* [本文]:
--------------------------------

ブラジルは治安が悪い。そしてサルバドールも治安が悪い。偏見なのかもしれませんが、やはり黒人が多いところは治安が悪いのか?。しかし、およそ半年間黒人が多く住む町サルバドールに住んでいると良くも悪くもそんな治安の悪さにも慣れてしまってしまいました。今私は平和でのんびりとしたタイに住んでいます。今から考えると我ながらよくあんな治安の悪いところで無防備に好き放題暮らしていたなと思います。

そんなサルバドールではほぼ毎日どこかしらでフィエスタ(お祭り)が開かれていました。世界遺産にもなっているサルバドールのダウンタウンでも毎日どこかしかの店でパーティーが開かれ、店の外まで人が溢れ出し、皆ビール片手に楽しそうに踊っていました。

しかし、やはりなんといっても面白いのはローカルのフィエスタでした。ダウンタウンのように観光地化されたフィエスタでなく、まさにローカルの人たちが楽しむ本当のブラジルのフィエスタが味わうことができます。しかし、治安の良さと楽しさは反比例します。治安の良さを取るか、それとも楽しさを取るかの2択を迫られます。そして当時まだ若かった私は治安よりも楽しさを選びました。

そんなある夜。宿主のJさんに連れていかれたローカルなフィエスタでのこと。それは廃墟?になった幼稚園みたいなところで行われた大きなフィエスタでした。人の数は多く1000人近くはいたかと思います。初めは私を含む4人で行動していましたが、帰りだけ一緒に帰ろうと約束だけをして、途中から思い思い行動するようになりました。

--------------------------------

保存データ
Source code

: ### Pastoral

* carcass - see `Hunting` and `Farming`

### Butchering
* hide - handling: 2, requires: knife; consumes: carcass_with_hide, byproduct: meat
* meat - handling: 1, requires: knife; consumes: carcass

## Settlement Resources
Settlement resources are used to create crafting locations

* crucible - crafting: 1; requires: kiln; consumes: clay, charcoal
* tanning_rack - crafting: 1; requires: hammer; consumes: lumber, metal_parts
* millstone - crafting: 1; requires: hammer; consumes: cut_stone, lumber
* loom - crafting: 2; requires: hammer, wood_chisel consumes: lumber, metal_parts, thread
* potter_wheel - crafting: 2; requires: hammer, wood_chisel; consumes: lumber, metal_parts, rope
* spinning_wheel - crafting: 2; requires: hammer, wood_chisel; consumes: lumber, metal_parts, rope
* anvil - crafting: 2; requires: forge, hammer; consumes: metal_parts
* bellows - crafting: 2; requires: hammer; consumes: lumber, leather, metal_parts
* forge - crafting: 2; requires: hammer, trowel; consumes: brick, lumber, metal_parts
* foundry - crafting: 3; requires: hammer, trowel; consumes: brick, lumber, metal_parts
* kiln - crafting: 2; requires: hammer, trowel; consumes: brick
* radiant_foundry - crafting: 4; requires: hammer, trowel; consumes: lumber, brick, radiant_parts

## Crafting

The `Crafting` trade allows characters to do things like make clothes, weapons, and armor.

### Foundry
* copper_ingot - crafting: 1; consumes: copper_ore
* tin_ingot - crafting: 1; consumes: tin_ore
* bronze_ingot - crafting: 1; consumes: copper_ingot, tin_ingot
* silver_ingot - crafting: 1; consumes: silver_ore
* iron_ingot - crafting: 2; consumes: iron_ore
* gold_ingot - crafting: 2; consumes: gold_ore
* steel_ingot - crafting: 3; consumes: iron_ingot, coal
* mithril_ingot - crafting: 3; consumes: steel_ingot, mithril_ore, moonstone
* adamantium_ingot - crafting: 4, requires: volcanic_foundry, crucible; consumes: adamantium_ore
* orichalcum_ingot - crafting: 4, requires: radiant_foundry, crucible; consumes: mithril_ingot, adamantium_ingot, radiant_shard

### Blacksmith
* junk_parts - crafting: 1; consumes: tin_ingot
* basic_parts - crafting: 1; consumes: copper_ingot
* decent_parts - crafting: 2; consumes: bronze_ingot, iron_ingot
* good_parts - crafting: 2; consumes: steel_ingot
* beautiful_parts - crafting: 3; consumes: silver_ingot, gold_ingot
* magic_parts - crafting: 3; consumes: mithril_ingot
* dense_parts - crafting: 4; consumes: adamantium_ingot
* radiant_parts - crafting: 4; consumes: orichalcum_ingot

--------------------------------

* [作業指示]:
サルバドールの治安とフィエスタをつづった文章の続きを、最後の一文の後から書き継ぐこと。 これらの項目は別の出典から取ったものだ。

* [出力結果]:
ナンパなんて私の柄ではありません。しかし、いやらしい目的ではなくただ純粋にローカルな人たちに興味があり、つたないポルトガル語で何とか意思疎通をして楽しんでいました。そんな最中、突然乾いた銃声が鳴り響きました。そしてその直後に沸き起こる悲鳴。

と言っても私には銃声は聞こえていませんでした。私が聞いたのは、というか目にしたのは、周りにいた女の子が突然悲鳴を上げて近くの建物の陰に隠れたところでした。何何?と思いつつも、その時私は何がなんやらわからず悠然と椅子に座ってビールを飲んでいました。

周りを見渡すと気づけばのんびり椅子に座っているのは私だけ。それ以外の人は皆建物の陰に固まって避難していました。そんな私を見た近くの女の子がすごい形相をしながら、こっちに来い、と手招きをしてくれました。何事か?と思ったというよりも、女の子に呼ばれたから、という理由で彼女の近くに向かいました。

するとすぐに腕を掴まれ、早くこっちに来て隠れて!、的なことを言われました。何何?何事?何があったの?そう尋ねると彼女は何かを言いました。正直、何を言ってるのか分からなかったので、分からない、と答えると、彼女はわかりやすく指で銃の形を作ってくれました。そしてバンバンと。そして唯一聞こえたポリスという単語。そこでやっと理解できました。

おそらく悪い人と警察が銃を打ち合っている。その銃撃戦の音がしたため皆避難しているのだ。そして流れ弾に当たらないようにしているのだ。そしてそのことに気が付いていない日本人の私がボケっと一人ビールを飲んでいて危険だから手招きしてくれたと言うことが分かりました。

そのままの姿勢でどれくらいいたのでしょうか?おそらく30分ほどくらいだったかと思いますが不思議と恐怖とかはありませんでした。それよりも過去の危険な経験の時の様に、何か面白いことが起きている、という気持ちでした。これは話のネタになる、と思っていました。

そして・・・可愛い女の子と体を寄せ合っているこの状況に(違う意味で)ドキドキすらしていました。今から考えると異常ですが、当時は本当にそう思っていました。完全に危険に慣れ、麻痺していたのだと思います。むしろ女の子と密着して話せてラッキーくらいに思っていました。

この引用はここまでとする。